IFAPP International Federation of Associations of Pharmaceutical Physicians and Pharmaceutical Medicine

The first Hungarian pharmaceutical companies were founded at the beginning of the twentieth century. The university pharmacological institutes and the pharmaceutical industry traditionally cooperated very closely in the discovery and clinical development of medicinal products.

After World War II, the pharmaceutical companies were nationalized and their activities coordinated within the national economic plan. In accordance with this organization, clinical development was also centralized within a clinical pharmacological network. The network employed medical doctors working in different clinical departments who received additional training in clinical pharmacology, trial management, ethical, and regulatory principles. The scientific plan for drug evaluation was worked out jointly by industrial experts and the employees of the network. Currently, this organization may be described as a true pharmaceutical medicine network.

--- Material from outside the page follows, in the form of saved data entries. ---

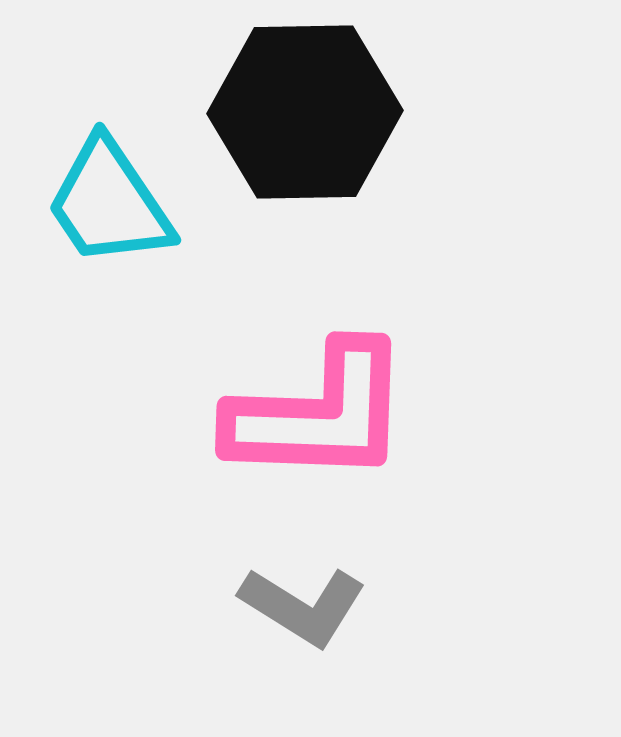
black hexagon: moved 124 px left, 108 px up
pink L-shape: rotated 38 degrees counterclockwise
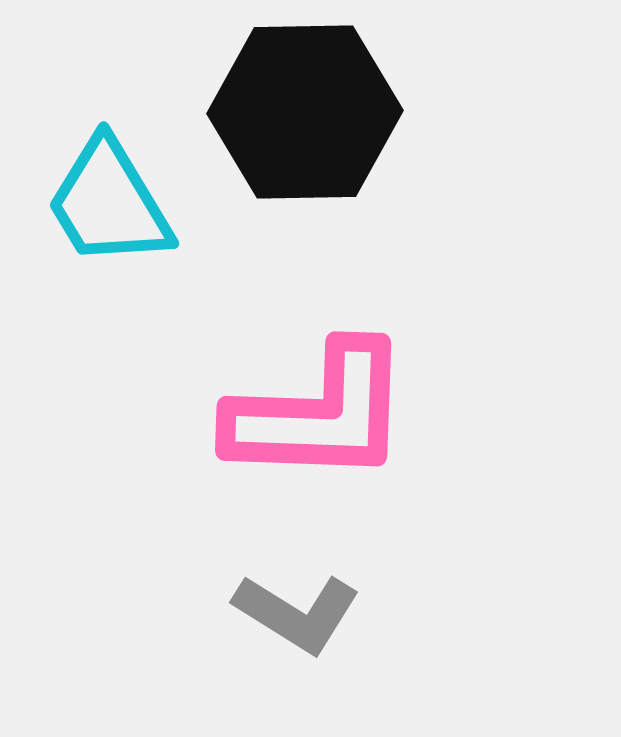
cyan trapezoid: rotated 3 degrees clockwise
gray L-shape: moved 6 px left, 7 px down
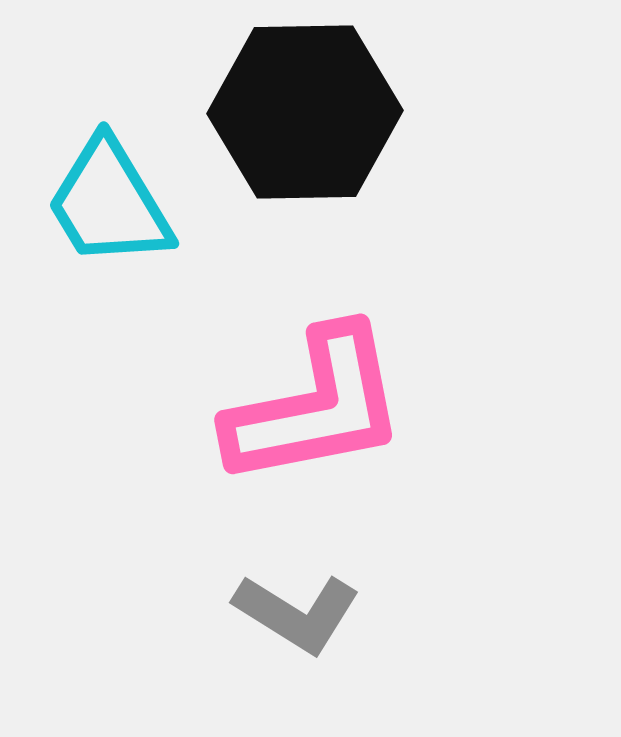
pink L-shape: moved 3 px left, 7 px up; rotated 13 degrees counterclockwise
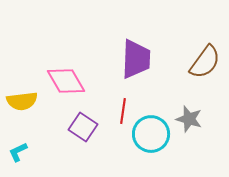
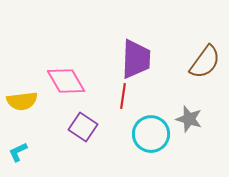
red line: moved 15 px up
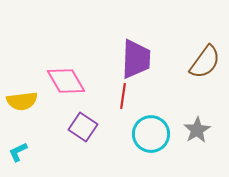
gray star: moved 8 px right, 11 px down; rotated 24 degrees clockwise
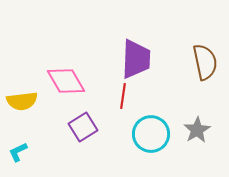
brown semicircle: rotated 48 degrees counterclockwise
purple square: rotated 24 degrees clockwise
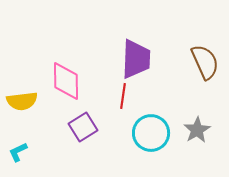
brown semicircle: rotated 12 degrees counterclockwise
pink diamond: rotated 30 degrees clockwise
cyan circle: moved 1 px up
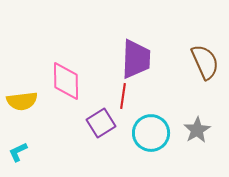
purple square: moved 18 px right, 4 px up
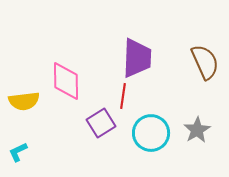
purple trapezoid: moved 1 px right, 1 px up
yellow semicircle: moved 2 px right
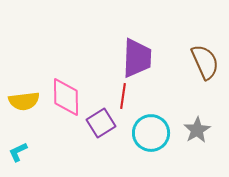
pink diamond: moved 16 px down
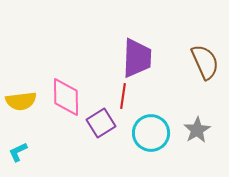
yellow semicircle: moved 3 px left
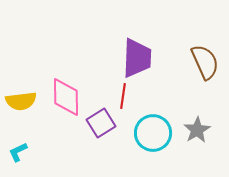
cyan circle: moved 2 px right
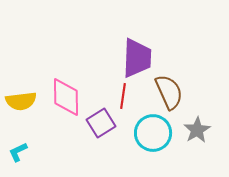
brown semicircle: moved 36 px left, 30 px down
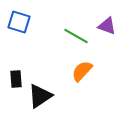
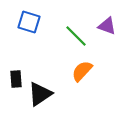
blue square: moved 10 px right
green line: rotated 15 degrees clockwise
black triangle: moved 2 px up
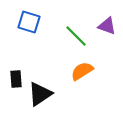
orange semicircle: rotated 15 degrees clockwise
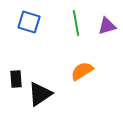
purple triangle: rotated 36 degrees counterclockwise
green line: moved 13 px up; rotated 35 degrees clockwise
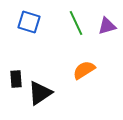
green line: rotated 15 degrees counterclockwise
orange semicircle: moved 2 px right, 1 px up
black triangle: moved 1 px up
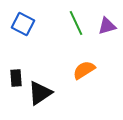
blue square: moved 6 px left, 2 px down; rotated 10 degrees clockwise
black rectangle: moved 1 px up
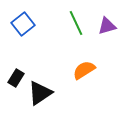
blue square: rotated 25 degrees clockwise
black rectangle: rotated 36 degrees clockwise
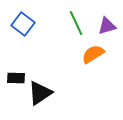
blue square: rotated 15 degrees counterclockwise
orange semicircle: moved 9 px right, 16 px up
black rectangle: rotated 60 degrees clockwise
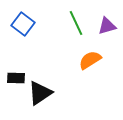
orange semicircle: moved 3 px left, 6 px down
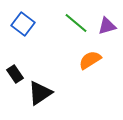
green line: rotated 25 degrees counterclockwise
black rectangle: moved 1 px left, 4 px up; rotated 54 degrees clockwise
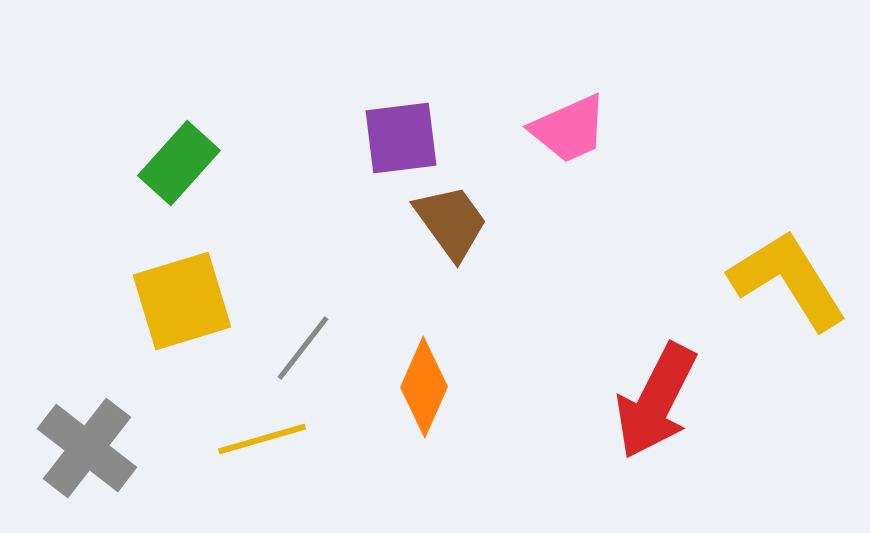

The board examination in clinical pharmacology was introduced in 1979. Following political and economic changes in 1989, pharmaceutical companies regained their independence and considerably increased their medical units. A separate Clinical Trial Management Society was organized and became a member of the International Federation of Associations of Pharmaceutical Physicians and Pharmaceutical Medicine in 2004. The more than 300 active members with medical or life science training mainly work in pharmaceutical companies, contract research organizations, and the regulatory agency, performing all types of pharmaceutical medicine-related duties.

To train future experts in pharmaceutical medicine, a course in clinical medicine development was initiated at the Semmelweis University Budapest in 2009. Within the European Innovative Medicine Initiative–PharmaTrain program, the course was further developed into a joint international educational network of universities working in the Central-East European and Mediterranean regions under the name of the ‘Cooperative European Medicine Development Course’.